Valeu tudo: tratar um sujeito como predicado, usar um "ç" em vez de dois "s", inventar palavras. O Gabinete de Avaliação Educacional (GAVE) do Ministério da Educação deu ordens para que nas primeiras partes das provas de aferição de Língua Portuguesa do 4.º e 6.º anos, os erros de construção gráfica, grafia ou de uso de convenções gráficas não fossem considerados. E valeu tudo menos saber escrever em português. Isso não deu pontos.
Os exemplos não faltam. As explicações também não, apesar de nenhuma chegar do ministério. "Pensamos que a ideia do GAVE é que se avalie as competências de leitura e as competências de escrita em separado - e que, na primeira parte, de análise do texto, se avalie apenas se os alunos o compreenderam", diz Paulo Feytor Pinto, da Associação de Professores de Português.

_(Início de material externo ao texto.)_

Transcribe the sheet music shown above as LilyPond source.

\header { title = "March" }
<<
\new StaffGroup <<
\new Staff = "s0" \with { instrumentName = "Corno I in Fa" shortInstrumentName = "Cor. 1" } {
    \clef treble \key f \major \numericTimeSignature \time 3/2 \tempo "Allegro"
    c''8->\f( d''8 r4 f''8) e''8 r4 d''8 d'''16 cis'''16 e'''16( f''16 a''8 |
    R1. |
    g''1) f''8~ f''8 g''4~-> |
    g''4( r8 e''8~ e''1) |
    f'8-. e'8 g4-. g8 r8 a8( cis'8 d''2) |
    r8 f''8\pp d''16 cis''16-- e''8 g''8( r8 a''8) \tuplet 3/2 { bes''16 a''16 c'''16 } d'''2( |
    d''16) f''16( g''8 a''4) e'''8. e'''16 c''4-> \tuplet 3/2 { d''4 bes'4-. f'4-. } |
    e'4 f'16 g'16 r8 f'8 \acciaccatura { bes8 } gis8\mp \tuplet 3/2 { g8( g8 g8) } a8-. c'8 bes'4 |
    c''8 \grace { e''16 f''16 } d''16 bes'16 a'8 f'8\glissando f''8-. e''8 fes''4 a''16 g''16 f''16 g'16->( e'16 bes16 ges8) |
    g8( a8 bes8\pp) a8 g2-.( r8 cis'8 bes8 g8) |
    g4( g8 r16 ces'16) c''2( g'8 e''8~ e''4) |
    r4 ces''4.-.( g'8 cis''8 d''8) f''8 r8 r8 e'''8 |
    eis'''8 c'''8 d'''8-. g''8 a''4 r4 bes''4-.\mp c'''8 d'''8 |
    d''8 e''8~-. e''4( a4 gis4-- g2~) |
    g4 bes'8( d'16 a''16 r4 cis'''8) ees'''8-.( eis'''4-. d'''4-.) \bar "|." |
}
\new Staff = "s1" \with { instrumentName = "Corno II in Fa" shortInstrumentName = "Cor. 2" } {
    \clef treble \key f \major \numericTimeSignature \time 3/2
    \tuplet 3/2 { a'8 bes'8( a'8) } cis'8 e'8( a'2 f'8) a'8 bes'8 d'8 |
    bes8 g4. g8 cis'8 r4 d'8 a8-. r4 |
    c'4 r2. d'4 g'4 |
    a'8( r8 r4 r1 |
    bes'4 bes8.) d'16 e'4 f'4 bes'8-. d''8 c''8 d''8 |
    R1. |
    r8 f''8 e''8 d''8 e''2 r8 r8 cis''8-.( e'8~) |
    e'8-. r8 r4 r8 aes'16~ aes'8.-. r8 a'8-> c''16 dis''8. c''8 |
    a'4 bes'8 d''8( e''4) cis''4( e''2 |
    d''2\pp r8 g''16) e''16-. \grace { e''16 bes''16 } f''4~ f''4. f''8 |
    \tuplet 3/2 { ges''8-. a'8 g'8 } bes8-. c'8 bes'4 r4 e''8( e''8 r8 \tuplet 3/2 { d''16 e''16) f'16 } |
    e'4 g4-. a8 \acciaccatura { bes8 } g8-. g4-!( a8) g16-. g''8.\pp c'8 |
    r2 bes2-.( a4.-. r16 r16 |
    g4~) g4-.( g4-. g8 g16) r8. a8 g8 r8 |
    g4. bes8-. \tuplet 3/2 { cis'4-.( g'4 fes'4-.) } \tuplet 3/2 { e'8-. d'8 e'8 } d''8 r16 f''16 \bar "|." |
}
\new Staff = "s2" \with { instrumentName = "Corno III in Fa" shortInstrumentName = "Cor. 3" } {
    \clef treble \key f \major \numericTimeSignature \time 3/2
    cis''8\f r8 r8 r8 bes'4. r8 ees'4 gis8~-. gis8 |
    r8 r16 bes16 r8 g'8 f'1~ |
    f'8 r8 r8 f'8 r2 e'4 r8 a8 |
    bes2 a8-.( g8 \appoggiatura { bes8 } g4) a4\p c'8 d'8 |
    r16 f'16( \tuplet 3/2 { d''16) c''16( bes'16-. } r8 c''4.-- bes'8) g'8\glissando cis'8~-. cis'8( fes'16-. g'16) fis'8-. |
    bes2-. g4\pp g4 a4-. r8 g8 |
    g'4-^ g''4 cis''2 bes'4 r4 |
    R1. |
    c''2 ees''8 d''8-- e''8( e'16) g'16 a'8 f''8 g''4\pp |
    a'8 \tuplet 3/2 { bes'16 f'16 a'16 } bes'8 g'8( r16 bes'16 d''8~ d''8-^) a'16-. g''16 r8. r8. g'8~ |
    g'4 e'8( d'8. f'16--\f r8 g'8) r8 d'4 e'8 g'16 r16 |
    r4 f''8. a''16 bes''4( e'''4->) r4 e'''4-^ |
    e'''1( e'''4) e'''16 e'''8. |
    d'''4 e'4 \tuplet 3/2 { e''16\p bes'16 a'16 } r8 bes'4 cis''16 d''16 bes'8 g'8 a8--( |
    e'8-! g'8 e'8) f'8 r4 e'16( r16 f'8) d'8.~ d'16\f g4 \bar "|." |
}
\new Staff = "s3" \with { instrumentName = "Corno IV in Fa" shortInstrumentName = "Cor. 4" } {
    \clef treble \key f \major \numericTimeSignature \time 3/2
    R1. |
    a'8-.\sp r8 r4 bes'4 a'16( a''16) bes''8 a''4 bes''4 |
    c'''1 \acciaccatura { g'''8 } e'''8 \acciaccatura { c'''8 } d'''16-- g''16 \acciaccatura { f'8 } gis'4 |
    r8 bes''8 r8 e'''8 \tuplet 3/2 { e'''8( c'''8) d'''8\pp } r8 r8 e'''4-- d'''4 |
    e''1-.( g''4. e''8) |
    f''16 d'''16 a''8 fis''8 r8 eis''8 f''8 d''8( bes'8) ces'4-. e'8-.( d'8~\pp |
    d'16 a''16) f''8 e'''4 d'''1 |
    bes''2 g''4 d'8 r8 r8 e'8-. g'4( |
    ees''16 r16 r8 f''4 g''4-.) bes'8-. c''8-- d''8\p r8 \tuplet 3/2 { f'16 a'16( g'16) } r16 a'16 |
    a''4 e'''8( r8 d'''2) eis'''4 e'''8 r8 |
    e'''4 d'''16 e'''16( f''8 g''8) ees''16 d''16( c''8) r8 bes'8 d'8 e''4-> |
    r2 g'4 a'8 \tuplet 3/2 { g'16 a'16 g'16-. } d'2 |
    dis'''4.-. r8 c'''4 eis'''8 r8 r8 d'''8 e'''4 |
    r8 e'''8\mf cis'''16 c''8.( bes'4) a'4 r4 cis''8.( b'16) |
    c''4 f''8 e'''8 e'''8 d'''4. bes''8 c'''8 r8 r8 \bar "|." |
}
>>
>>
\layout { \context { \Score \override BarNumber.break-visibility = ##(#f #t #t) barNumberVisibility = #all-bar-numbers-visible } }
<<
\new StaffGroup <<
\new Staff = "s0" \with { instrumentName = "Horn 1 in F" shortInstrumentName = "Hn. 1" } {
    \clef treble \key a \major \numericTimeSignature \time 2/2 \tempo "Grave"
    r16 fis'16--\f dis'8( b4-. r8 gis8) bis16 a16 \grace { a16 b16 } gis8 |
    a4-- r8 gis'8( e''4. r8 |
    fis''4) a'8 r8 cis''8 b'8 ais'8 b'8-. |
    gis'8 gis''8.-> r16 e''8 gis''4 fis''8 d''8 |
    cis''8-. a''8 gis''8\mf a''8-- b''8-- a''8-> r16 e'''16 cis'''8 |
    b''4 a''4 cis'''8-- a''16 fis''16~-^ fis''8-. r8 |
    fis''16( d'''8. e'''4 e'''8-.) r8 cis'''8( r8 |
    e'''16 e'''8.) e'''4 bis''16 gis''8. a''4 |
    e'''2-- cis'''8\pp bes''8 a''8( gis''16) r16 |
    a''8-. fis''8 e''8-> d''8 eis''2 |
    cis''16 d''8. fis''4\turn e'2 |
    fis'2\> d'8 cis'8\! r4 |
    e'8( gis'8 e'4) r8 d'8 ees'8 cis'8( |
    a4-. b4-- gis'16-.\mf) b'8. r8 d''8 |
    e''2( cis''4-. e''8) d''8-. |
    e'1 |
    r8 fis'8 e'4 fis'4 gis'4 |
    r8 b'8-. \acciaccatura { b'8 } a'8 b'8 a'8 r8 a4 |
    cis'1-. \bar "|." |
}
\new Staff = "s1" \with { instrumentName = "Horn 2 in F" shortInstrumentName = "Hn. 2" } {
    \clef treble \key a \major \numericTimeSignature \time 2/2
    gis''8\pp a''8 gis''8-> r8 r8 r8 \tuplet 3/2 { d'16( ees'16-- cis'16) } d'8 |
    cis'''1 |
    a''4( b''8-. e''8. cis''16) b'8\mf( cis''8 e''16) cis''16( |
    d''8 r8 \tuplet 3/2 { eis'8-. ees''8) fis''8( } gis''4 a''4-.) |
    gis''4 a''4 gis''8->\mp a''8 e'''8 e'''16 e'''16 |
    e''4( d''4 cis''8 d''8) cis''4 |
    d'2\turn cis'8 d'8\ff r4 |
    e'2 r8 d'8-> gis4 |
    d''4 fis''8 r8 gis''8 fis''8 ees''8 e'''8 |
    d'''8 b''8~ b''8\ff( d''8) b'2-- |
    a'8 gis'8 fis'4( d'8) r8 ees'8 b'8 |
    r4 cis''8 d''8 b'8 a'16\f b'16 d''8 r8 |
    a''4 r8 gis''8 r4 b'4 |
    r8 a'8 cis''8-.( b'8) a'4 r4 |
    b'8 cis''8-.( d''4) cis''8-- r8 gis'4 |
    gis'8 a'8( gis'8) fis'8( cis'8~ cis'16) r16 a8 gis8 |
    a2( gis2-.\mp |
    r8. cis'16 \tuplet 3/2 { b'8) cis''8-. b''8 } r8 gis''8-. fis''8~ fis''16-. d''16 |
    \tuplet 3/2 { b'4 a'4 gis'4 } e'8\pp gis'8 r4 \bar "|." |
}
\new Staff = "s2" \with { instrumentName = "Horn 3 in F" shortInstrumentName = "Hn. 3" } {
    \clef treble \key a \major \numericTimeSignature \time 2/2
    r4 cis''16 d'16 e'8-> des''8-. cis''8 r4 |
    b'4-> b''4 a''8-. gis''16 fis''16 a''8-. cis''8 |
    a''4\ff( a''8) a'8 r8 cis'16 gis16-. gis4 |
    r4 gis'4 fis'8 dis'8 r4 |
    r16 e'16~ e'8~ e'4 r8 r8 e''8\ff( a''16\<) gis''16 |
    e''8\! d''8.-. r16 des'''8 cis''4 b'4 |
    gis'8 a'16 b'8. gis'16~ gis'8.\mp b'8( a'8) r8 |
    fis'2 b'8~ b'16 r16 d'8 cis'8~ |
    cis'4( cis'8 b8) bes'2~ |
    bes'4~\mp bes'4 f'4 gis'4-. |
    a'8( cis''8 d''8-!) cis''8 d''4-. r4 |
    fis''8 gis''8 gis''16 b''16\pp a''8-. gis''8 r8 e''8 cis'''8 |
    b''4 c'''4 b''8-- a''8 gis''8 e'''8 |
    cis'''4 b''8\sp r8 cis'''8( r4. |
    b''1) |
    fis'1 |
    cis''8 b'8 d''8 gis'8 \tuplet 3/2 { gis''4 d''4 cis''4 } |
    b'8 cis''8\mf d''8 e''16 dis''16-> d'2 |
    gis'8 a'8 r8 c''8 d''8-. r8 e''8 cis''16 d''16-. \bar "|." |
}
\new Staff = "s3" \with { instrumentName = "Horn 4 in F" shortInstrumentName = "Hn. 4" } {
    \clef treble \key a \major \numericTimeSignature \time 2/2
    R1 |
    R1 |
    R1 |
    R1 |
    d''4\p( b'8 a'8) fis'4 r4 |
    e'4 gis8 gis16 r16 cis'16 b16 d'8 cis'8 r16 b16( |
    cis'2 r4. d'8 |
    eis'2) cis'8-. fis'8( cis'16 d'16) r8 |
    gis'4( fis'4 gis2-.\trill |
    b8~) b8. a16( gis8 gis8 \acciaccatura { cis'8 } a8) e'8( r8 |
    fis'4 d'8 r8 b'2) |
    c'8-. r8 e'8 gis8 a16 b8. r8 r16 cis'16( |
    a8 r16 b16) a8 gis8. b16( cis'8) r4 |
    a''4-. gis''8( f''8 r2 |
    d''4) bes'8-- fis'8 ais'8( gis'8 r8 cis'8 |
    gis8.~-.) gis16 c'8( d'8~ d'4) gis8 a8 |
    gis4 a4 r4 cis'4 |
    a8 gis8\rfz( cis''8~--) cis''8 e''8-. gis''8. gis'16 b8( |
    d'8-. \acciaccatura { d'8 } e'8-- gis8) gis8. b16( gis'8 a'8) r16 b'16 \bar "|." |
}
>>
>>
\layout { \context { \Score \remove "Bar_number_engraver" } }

"Mas estranhamos todos que seja assim", acrescenta. É que "às tantas não sabemos se o aluno de facto compreendeu o texto mas não se sabe exprimir, ou se se sabe exprimir mas não compreendeu o texto".
Arminda Bragança, professora de Inglês/Alemão e dirigente da Federação Nacional dos Sindicatos da Educação (FNE), vai mais longe: "Estamos a tratar da língua materna e é sabido que nós, os portugueses, temos um grande problema com ela." Por isso, diz, "há que acertar os objectivos do investimento na promoção da aprendizagem da língua portuguesa." Ou se investe, ou não.
É que, para Arminda Bragança, "o Ministério da Educação tem feito um esforço grande nesse sentido, mas parece que há aqui critérios contraditórios com o objectivo de investir na nossa língua". Se o aluno não consegue exprimir o que entende, pergunta, devemos ficar satisfeitos? "O que queremos é que os alunos saibam escrever e falar melhor português, não é?"
A intenção é que conta?
"A intenção que está detrás disto é a de avaliar se os alunos são capazes de interpretar e dar conta do que interpretaram sem que sejam penalizados por dar erros. Só na composição é que a sua capacidade de escrita é avaliada", resume Ana de Sousa, professora de português. Faz sentido? "Faz, percebemos a intenção de avaliar as competências separadamente, mas sentimo-nos traídos." Porquê? "Passamos um ano a exigir ao alunos respostas completas, bem construídas e sem erros e depois chegamos ao exame e acontece isto."
Mais: "Fica-se sujeito a que os professores que entendam as respostas as pontuem e os que não as entendam não as pontuem." Faz sentido, repete. "Mas custa-me aceitar." Até porque, acrescenta, "como é que se sabe que um aluno compreende o que leu se a resposta tem uma construção frásica que a torna incompreensível?"
Escolha múltipla é solução
Este sistema de avaliação não deverá ser o sistema "ideal" de avaliação, diz Paulo Feytor Pinto. Para a Associação de Professores de Português, a solução para este problema chama-se "escolha múltipla". Com ela, "são avaliadas só as competências de leitura e não também as de escrita". Para o professor, "mecanismos que permitam distinguir as capacidades de leitura e de escrita são os ideais".
O DN contactou o Ministério da Educação para obter um esclarecimento sobre a matéria, mas não teve qualquer resposta até à hora de fecho desta edição.